── PAGE TEXT ──
Update on single dispatch benchmark comparison to C++

cxx
benchmark

#1

Hi,

I’m making an update of the benchmarks I had ran back in 2015, comparing the performance of Julia dispatch on single argument against C++ dispatch: https://groups.google.com/forum/#!topic/julia-users/pTywc8Lcd28
The code is in here: https://github.com/cdsousa/SingleDispatchJuliaVsCXX.

Output of C++:

concr
0.001477 seconds
abstr
0.007114 seconds
(sum=500000500000)

Output of Julia Nighty (0.7.0-DEV.2587):

concr
  0.000758 seconds
abstr
  0.027950 seconds (999.49 k allocations: 15.251 MiB)
manual dispatch
  0.007648 seconds
union
  0.008517 seconds
(sum=500000500000)

And output of Julia 0.6.1:

concr
  0.000535 seconds
abstr
  0.030308 seconds (999.49 k allocations: 15.251 MiB)
manual dispatch
  0.008486 seconds
union
  0.037312 seconds (999.49 k allocations: 15.251 MiB, 24.76% gc time)
(sum=500000500000)

Legend:

  • concr means no dispatch (concrete type known at compile time)
  • abstr means dispatching from an abstract (base) type reference
  • manual means dispatching “by hand” using if/else blocks over the return of typeof
  • union means dispatching from a union of the two concrete types

I’m very happy with the times for the Union case! I think we can say it is almost on par with C++ vtable.

Update: These times shall be taken with a (lot) grain of salt. See replies bellow.

Update 2: These times do not measure dispatching (at CUP instructions level) alone. They measure a possible algorithm structure using derivative types in more or less idiomatic approaches in two languages. As with almost all benchmarks, a lot of things counts for the timings: compilation optimizations (inlining), cache hittings, branch prediction, etc.

Update 3: See some new measures in replies below.


#3

Do you have any ideas why the concr case got slower between v0.6.1 and v0.7 master?
A 42% slowdown, in what is the most common case, is rather worrying.


#4

Those times have a variation of 10 or 20%, even so, the difference seems to be meaningful.
But I have no clue for the reason for that.


#5

I’ll try running your code on my system, see if I can figure anything out.
This was very interesting information about C++ vs. Julia performance, good work! :+1:


#6

I would suggest using the BenchmarkTools package to get more consistent timings, especially when timing fast things like the concrete dispatch. It should be sufficient to do:

abstract type AbstrType end
struct ConcrType1 <: AbstrType; x::Int; end
struct ConcrType2 <: AbstrType; x::Int; end
f(a) = a.x
n = 1_000_000
@btime sum(f, $([ConcrType1(i) for i=1:n]));
@btime sum(f, $(AbstrType[rand(Bool) ? ConcrType1(i) : ConcrType2(i) for i=1:n]));
@btime sum(f, $(Union{ConcrType1, ConcrType2}[rand(Bool) ? ConcrType1(i) : ConcrType2(i) for i=1:n]));

to time the three main cases (concrete, abstract, union). You don’t need to put it into a function if you splice in non-const arguments with $, and you don’t need to manually write multiple f methods since these will be created automatically by the compiler.
───
── LISTED ENTRIES ──
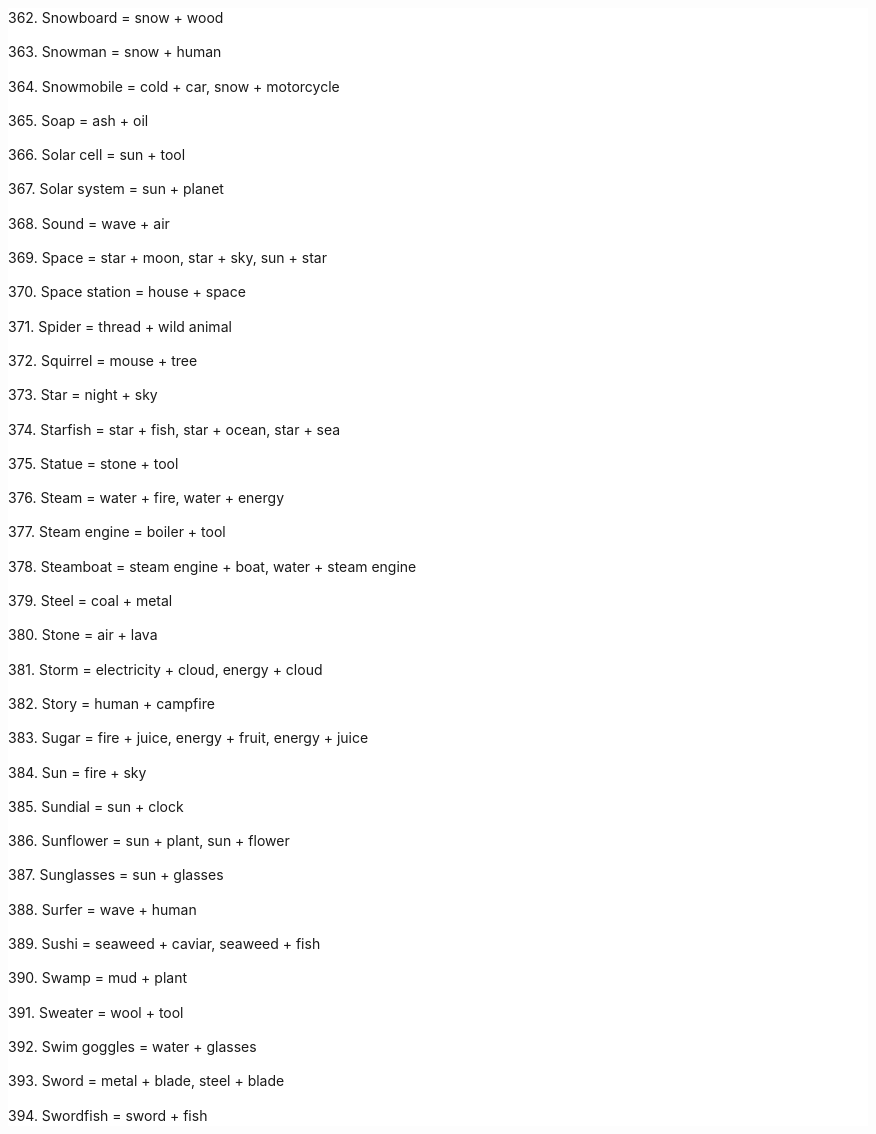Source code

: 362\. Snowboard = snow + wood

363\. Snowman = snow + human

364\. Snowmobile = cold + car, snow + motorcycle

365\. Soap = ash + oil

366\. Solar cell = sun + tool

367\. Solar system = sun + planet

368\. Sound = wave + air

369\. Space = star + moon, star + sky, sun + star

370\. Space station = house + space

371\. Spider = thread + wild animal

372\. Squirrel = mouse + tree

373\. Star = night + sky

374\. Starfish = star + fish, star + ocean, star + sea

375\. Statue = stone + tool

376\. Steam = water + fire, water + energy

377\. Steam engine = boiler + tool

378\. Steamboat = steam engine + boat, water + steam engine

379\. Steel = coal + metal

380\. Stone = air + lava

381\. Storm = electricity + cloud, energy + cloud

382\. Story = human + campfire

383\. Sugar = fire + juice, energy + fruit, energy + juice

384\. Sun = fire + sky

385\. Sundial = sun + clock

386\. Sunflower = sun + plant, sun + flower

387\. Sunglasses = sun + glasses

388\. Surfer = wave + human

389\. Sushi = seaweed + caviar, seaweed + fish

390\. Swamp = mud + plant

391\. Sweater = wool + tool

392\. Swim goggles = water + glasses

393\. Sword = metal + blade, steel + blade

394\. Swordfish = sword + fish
───
== EXPLORE THE MATERIAL ==
• 1. In the Julia dispatch benchmark thread, which Julia nightly version produced the second set of timings?
• 2. List every case name defined in the legend of the Julia dispatch benchmark thread.
• 3. Carry the Julia dispatch benchmark thread forward from its last post.
The items are unrelated to the Julia dispatch benchmark thread.

== RESPONSES PER TASK ==
• 1. Julia Nightly 0.7.0-DEV.2587.

• 2. concr, abstr, manual, union

• 3.
#7

I agree @stevengj . Plus, your code is elegantly compact! :smiley:

I’ll probably update the code, but I’ll also keep naive version as it is the way I’m doing it in C++.


#8

I did a little bit of playing with this benchmark.

So, first note that the concrete case depends a lot on inlining. I think that C++ is forbidden from inlining virtual functions; once you add @noinline, the julia and C++ timings for concrete become comparable.

Second, you don’t really measure dispatch speed; you also have differing modes of array access (direct and indirect). This can be relieved by making your types mutable.

Third, I think that the timings are extremely unreliable, in the sense of depending very strongly on the state of the allocator on creation. Compare

abstract type AbstrType end
type ConcrType1 <: AbstrType; x::Int; end
type ConcrType2 <: AbstrType; x::Int; end
f(a) = a.x
n = 10_000_000
gc()
const a1 = Vector{ConcrType1}([ConcrType1(i) for i=1:n])
const a2 =  Vector{ConcrType1}([ConcrType1(i) for i=1:n])
shuffle!(a2)

sum(f, a1)
@time sum(f, a1)
@time sum(f, a2)

@time sum(f, a1)
@time sum(f, a2)

for an output of

  0.029130 seconds (5 allocations: 176 bytes)
  0.157367 seconds (5 allocations: 176 bytes)
  0.027281 seconds (5 allocations: 176 bytes)
  0.157395 seconds (5 allocations: 176 bytes)

#9

Can that be related to CPU branch prediction?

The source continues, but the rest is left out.